* _SUPPLIED ENTRIES_:

┄┄┄┄┄┄┄┄┄┄

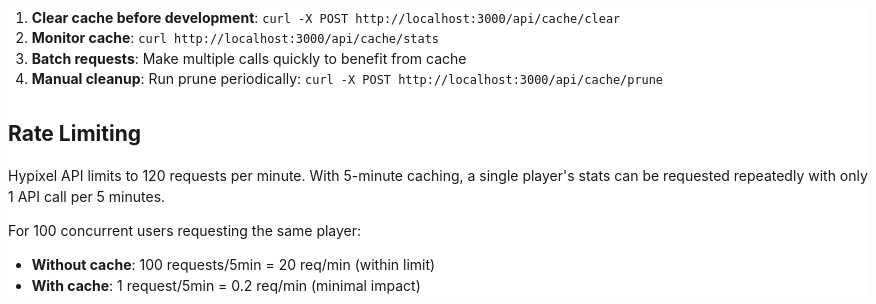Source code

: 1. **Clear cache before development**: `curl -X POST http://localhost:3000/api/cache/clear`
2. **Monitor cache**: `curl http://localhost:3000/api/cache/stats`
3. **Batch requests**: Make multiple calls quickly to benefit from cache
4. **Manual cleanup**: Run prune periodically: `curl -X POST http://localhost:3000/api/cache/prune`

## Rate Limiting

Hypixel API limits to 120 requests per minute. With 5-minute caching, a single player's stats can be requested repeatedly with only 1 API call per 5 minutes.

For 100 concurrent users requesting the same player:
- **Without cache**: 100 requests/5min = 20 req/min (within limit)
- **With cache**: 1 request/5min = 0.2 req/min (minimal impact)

┄┄┄┄┄┄┄┄┄┄

* _PROBLEM DESCRIPTION_: Word for word, restate all of the material, omitting the images.

* _EXPECTED ANSWER_:
Source code

: 1. **Clear cache before development**: `curl -X POST http://localhost:3000/api/cache/clear`
2. **Monitor cache**: `curl http://localhost:3000/api/cache/stats`
3. **Batch requests**: Make multiple calls quickly to benefit from cache
4. **Manual cleanup**: Run prune periodically: `curl -X POST http://localhost:3000/api/cache/prune`

## Rate Limiting

Hypixel API limits to 120 requests per minute. With 5-minute caching, a single player's stats can be requested repeatedly with only 1 API call per 5 minutes.

For 100 concurrent users requesting the same player:
- **Without cache**: 100 requests/5min = 20 req/min (within limit)
- **With cache**: 1 request/5min = 0.2 req/min (minimal impact)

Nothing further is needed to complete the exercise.